◆ **Tasks and exercises**
• A. Reproduce the passage on screen time, starting at "Considering these factors, it" and ending at "2.1 h/day, respectively10.".
• B. According to the passage on screen time, why do the stability and interrelation between different types of screen require investigations that discriminate specific uses? Answer in one to three sentences.

Another fact implicit in ST extends to cognitive demand, that is, ST can occur in two categories, mentally active (reading, working, studying) and passive (watching television [TV], listening to music), in which only mentally passive ST was associated with mental health problems5,6. Furthermore, mentally passive ST was inversely associated with self-concept7 and longer uninterrupted SB periods in adolescents8.
Considering these factors, it is recommended that youth should not exceed two hours per day of recreational ST, with recommendation to limit the time of this behavior 9. However, it is observed that approximately 52% of children and adolescents exceed the guideline of ?2h/day10, and in Brazil, this percentage is even higher, around 70%11. In addition, in recent years, there has been a significant increase in total ST12, and between 2002 and 2010, adolescents aged 11-15 years increased total ST by 1.4 h/day and 2.1 h/day, respectively10.
The current descriptive epidemiology of time spent on screen devices has indicated that the available data are mostly on total ST and time spent watching TV. However, there seems to be a tendency of decreasing the time spent on these traditional devices (e.g. TV, video game [VG])10. In this way, the evolution of multifunctional devices seems to contribute to changes in trends and device use, and this fact has been the main factor that justify high ST levels, considering that more current screens (smartphone, tablet, etc.) are increasingly more present in the daily lives of youth. Therefore, it is necessary to analyze these change patterns, as well as the tendency of maintaining these behaviors throughout adolescence. However, few longitudinal studies have explored the extent and nature of these changes10,13.
If, on the one hand, there is evidence of moderate tracking of TV and VG time in childhood and adolescence14,15, current screen standards have been changing due to the possibility of coexistence between devices and media13. In this way, the stability and interrelation between different types of screen require investigations that discriminate specific uses. From this perspective, there is lack of studies describing screen use during adolescence13,14. More recently, Rosenberg et al.16 pointed out that in different age cohorts among Australian adolescents, there were changes in the time spent in different ST, highlighting the heterogeneous nature of this behavior in adolescence.

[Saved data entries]

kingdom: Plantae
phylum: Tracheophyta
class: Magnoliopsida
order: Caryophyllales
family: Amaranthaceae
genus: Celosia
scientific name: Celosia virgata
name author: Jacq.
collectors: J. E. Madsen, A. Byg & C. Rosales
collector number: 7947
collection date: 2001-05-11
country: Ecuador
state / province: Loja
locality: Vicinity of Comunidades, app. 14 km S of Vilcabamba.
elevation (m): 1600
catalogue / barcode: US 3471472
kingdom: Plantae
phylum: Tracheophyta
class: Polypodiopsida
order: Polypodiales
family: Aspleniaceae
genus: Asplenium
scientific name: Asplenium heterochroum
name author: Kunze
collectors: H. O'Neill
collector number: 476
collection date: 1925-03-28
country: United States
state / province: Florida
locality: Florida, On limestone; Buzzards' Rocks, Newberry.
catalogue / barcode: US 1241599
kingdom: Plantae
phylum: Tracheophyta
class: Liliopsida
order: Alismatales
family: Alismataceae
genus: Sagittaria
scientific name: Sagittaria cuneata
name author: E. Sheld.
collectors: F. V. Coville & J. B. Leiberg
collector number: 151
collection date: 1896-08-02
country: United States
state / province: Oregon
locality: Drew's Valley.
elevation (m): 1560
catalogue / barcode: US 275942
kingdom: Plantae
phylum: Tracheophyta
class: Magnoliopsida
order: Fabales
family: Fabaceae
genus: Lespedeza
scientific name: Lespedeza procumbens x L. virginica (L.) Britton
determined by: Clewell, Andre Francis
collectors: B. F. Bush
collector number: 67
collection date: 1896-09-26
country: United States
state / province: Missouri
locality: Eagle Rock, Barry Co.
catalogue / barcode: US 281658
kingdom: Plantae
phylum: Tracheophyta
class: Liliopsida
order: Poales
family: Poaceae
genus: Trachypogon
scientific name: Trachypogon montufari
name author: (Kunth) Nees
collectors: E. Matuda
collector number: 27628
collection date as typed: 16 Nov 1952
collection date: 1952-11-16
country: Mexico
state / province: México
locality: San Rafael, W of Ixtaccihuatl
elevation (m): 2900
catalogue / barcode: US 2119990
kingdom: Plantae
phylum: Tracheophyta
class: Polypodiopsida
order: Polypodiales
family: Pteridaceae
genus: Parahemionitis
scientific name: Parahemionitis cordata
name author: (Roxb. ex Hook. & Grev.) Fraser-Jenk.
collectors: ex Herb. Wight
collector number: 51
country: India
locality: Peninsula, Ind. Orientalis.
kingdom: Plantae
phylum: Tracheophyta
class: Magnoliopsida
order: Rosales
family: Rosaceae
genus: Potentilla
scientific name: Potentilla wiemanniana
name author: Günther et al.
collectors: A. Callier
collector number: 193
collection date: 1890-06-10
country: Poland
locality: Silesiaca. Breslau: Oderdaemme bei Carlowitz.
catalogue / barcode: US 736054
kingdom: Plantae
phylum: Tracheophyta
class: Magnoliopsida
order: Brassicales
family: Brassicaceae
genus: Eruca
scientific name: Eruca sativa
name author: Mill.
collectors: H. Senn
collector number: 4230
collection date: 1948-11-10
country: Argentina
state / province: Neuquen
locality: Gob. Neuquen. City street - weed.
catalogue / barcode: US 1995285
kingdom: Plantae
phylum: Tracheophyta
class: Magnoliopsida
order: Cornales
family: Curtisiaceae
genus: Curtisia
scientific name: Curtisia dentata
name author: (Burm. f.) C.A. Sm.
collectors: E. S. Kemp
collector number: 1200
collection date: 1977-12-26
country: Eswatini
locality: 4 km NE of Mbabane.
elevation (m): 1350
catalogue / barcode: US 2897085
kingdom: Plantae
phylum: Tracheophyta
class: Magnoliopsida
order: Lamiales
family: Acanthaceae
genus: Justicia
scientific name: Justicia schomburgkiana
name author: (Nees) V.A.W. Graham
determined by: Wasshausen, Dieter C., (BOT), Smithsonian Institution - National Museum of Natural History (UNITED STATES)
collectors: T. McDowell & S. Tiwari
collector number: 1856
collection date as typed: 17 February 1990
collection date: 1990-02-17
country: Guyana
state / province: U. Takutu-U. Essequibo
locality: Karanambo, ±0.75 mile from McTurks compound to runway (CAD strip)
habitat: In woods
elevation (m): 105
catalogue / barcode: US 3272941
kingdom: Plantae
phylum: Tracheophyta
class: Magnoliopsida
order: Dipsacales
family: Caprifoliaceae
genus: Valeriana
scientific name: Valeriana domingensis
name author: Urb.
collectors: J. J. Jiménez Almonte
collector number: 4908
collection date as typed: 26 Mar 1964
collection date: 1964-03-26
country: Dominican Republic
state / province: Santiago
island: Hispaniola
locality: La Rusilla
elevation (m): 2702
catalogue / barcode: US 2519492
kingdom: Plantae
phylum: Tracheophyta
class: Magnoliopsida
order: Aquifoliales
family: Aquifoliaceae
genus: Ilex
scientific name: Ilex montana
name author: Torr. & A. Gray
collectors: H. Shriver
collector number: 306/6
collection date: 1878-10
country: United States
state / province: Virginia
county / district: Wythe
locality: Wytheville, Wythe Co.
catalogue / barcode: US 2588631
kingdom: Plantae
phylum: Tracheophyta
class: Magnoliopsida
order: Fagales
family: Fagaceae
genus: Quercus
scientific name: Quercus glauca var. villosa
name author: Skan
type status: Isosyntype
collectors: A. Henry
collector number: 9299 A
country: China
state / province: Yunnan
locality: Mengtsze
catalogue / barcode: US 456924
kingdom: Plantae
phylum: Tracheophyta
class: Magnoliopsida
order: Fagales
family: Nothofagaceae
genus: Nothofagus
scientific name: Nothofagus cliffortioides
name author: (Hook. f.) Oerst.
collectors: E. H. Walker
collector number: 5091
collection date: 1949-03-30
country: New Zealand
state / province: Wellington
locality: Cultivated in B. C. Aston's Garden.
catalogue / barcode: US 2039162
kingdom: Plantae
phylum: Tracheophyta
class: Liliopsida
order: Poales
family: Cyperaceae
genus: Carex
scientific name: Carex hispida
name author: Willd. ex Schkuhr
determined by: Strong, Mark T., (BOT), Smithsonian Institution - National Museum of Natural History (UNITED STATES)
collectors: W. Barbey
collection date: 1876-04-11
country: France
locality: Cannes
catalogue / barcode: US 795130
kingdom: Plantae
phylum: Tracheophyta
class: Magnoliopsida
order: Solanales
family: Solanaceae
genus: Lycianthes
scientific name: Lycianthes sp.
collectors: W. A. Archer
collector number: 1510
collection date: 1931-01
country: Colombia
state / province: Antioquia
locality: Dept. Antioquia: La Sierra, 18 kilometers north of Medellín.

◆ **Solutions**
• A.
Considering these factors, it is recommended that youth should not exceed two hours per day of recreational ST, with recommendation to limit the time of this behavior 9. However, it is observed that approximately 52% of children and adolescents exceed the guideline of ?2h/day10, and in Brazil, this percentage is even higher, around 70%11. In addition, in recent years, there has been a significant increase in total ST12, and between 2002 and 2010, adolescents aged 11-15 years increased total ST by 1.4 h/day and 2.1 h/day, respectively10.

• B. Current screen standards have been changing because devices and media can now coexist. The passage adds that, although there is evidence of moderate tracking of TV and video game time in childhood and adolescence, this coexistence means that different types of screen use need to be distinguished.